Kuran-ı kerimin mülk suresinde Allah(cc) Hanginizin daha hayırlı işler yapacağını tespit etmek için ölümü ve hayatı yarattık buyurmaktadır. Yine başka bir Ayet-i kerimede desiz başıboş yaratıldığınızı mı zannediyorsunuz buyrulmaktadır. Peygamberimiz Hz Muhammet (Sav) de bir hadisi şerifin de hepiniz çobansınız her çoban güttüğü sürüden sorumludur buyurur.
Allahın yaratmasıyla dünyaya gönderilen insan mükelleftir, yani sorumludur. Mümin İnsan önce kendinden sonra ailesinden, akrabasından, komşularından, mahallesinden, yaşadığı memleketten, yaşadığı ülkeden, inancını paylaştığı insanlardan ve bütün insanlıktan Allaha karşı sorumludur. Bu sorumluluk Allahın insana verdiği, bilgi, kabiliyet, imkân, yetki ve salahiyet dâhilindedir. Allah adildir, bir verdiğinden birin on verdiğinden de onun hesabını sorar.

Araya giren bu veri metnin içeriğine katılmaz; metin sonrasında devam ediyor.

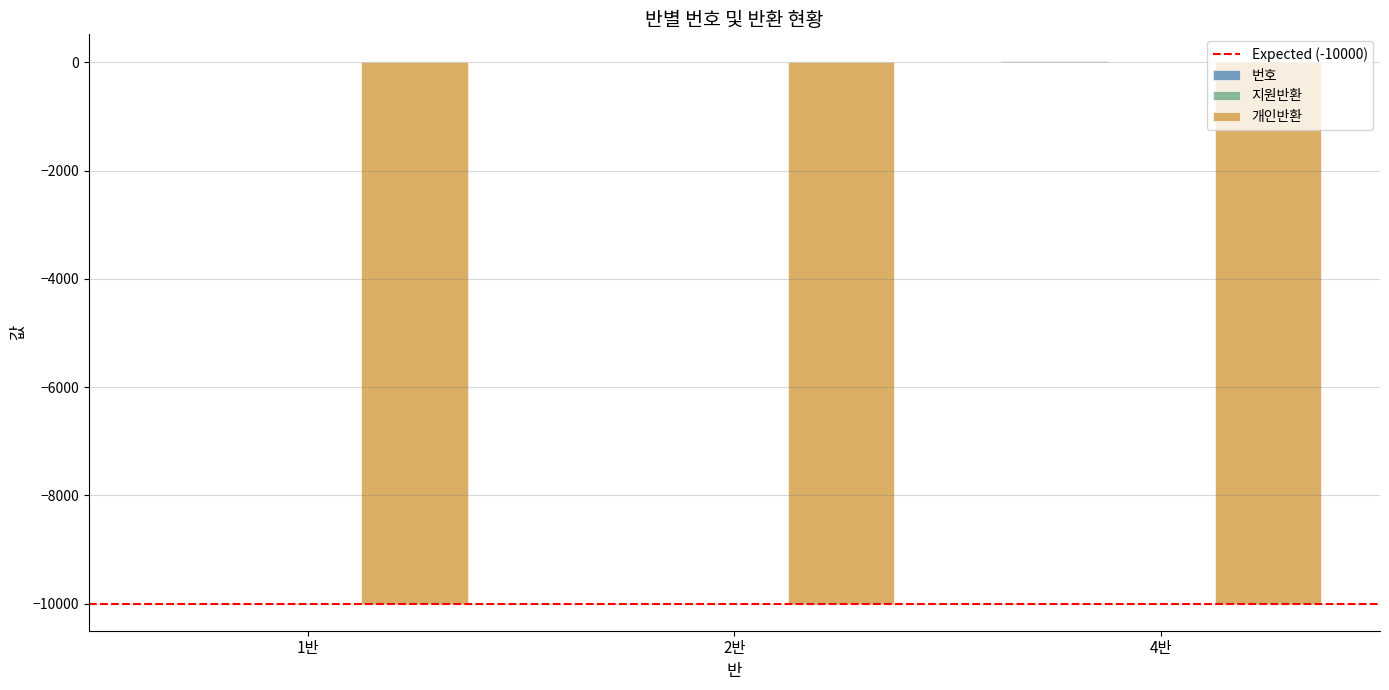

What is the spread (max minus min) of values at 2반?

10015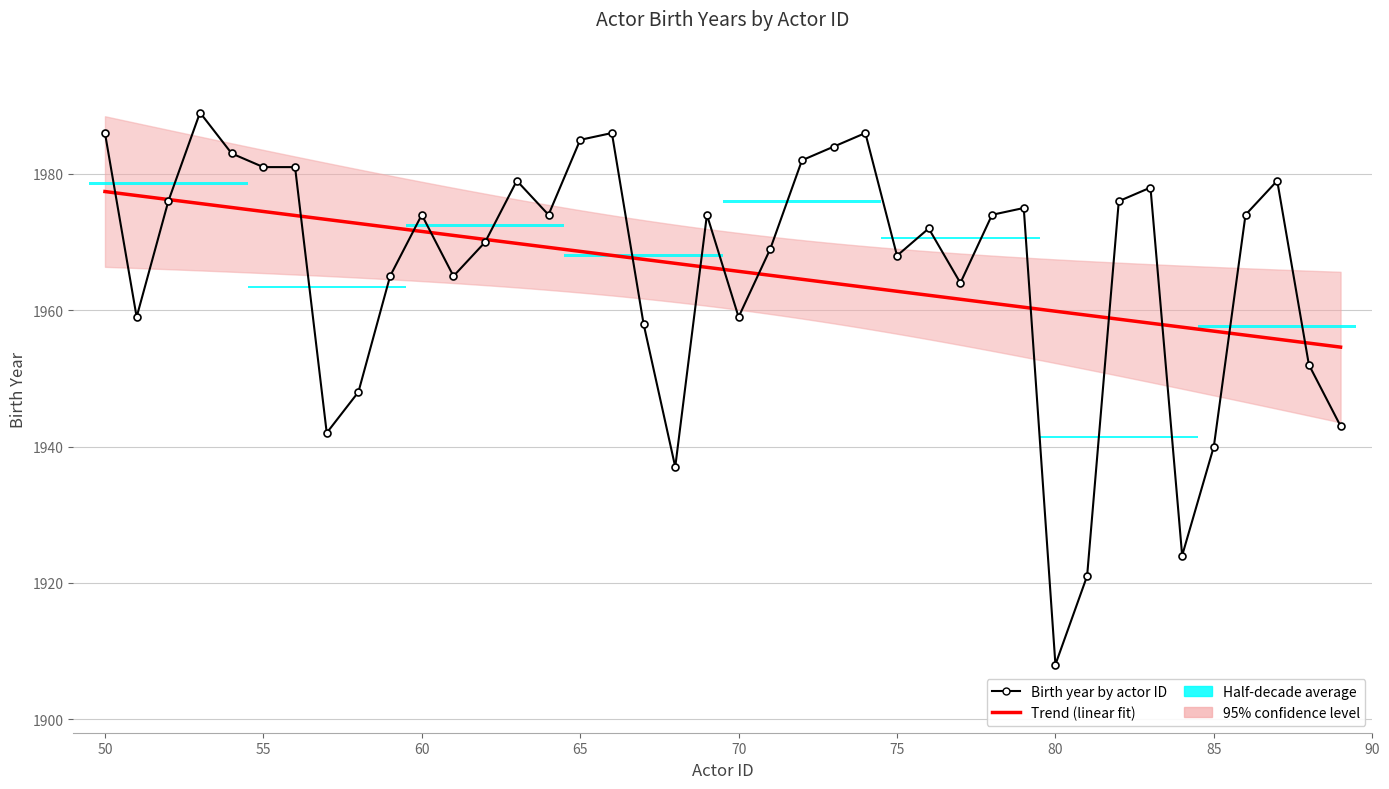

Between 69 and 52, which is larger?

52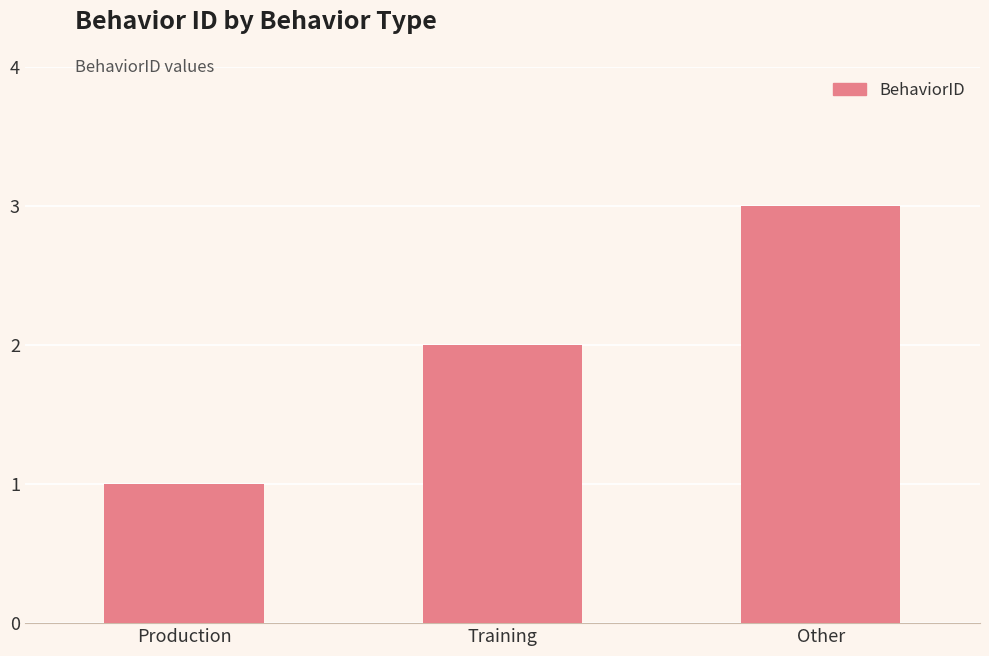

What is the minimum value shown in the chart?

1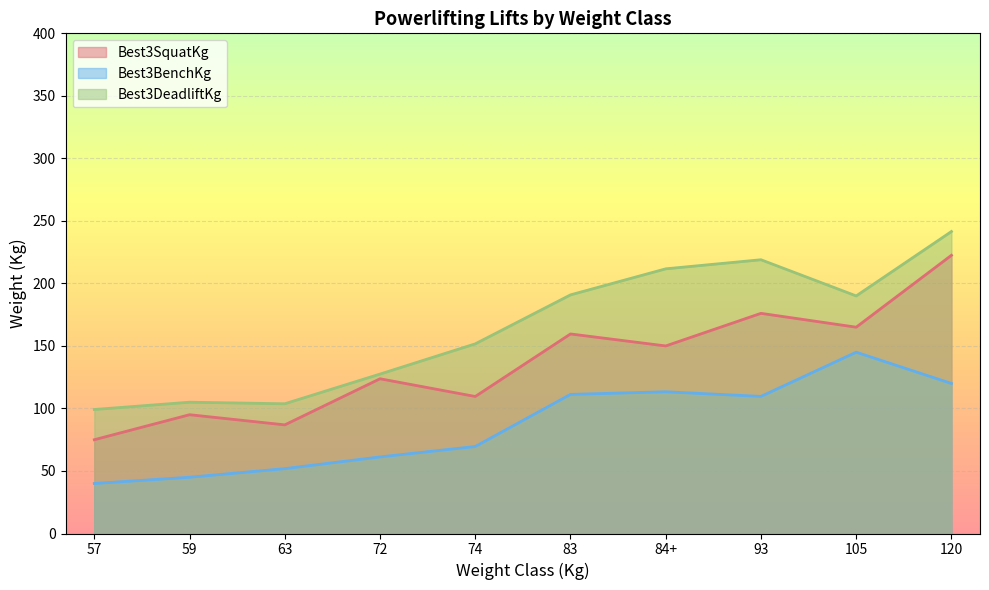

What is the difference between the maximum and minimum values in the Best3BenchKg series?

105.0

Hz Ömer (ra) in halifeliğinde müjde ya Ömer Ammar fethedildi diye haber getirirler. Hz Ömer başlar ağlamaya ya Ömer sevinmen gerekirken niçin ağlıyorsun derler. Hz Ömer Ömerin sorumluluğu bir kat daha arttı. Fethedilen o memleketteki köprüden bir koyun geçerken ayağını kırsa, kıyamet günü yarabbi Ömer in tasarrufundaki köprünün tahtaları çürük olduğundan ve Ömer in o tahtaları değiştirmediğinden dolayı düştüm ayağımı kırdım bu gün hakkımı Ömer den istiyorum derse ben ne cevap vereceğim diyor ve ağlamaya devam ediyor.
İnsanoğlunun kıyamet gününde vermekte zorlanacağı en büyük hesap kul hakkı olacaktır. Hak sahibi hakkından vazgeçmedikçe Allah(cc) o haktan asla vazgeçmez. Ahirette ve öldükten sonra dirilip hesap vereceğine inanan insan asla kul hakkı yiyemez. Ahiret gününe, öldükten sonra dirilmeye ve yaptığımız her şeyden hesaba çekileceğimize inanmak Allaha imanın gereğidir. Hesaba inanmayan insan aslında Allahın varlığına da inanmamaktadır.
Türkiye coğrafyası
Hükümetlerin vazifesi 72 milyon insan adına ülkeyi yönetmek ve ülkenin yeraltı yerüstü kaynaklarını çalıştırıp insanımızın menfaatine sunarak halkın refah düzeyini yükseltmektir. Bu ülkenin insanına ait olan bu zenginlikleri yandaş bazı yerli şirketlere ya da küresel yabancı şirketlere özelleştirmek 72 milyon insanımızın hakkını peşkeş çekmektir. Yani özelleştirmek kul hakkıdır, bunu yapanlar Türk milletinin hakkını gasp etmektedirler, bunlar ne dünyada nede ahirette Allaha bunun hesabını veremezler. Aynı zamanda bunlara destek verenlerde bu sorumluluğa ortaktırlar. Özelleştirilen kaynaklarda benim ve çocuklarımın hakkı vardır. Yetkililer benim hakkımı özelleştirme adı altında küresel güçlere peşkeş çekiyorlar, yalnız benim mi sizinde. Şahsen çocuklarım ve ben bunlara hakkımı helal etmiyorum, sizlerde şahit olun hesap gününde hakkımı Allahtan isteyeceğim ve iki elim yakalarında olacaktır.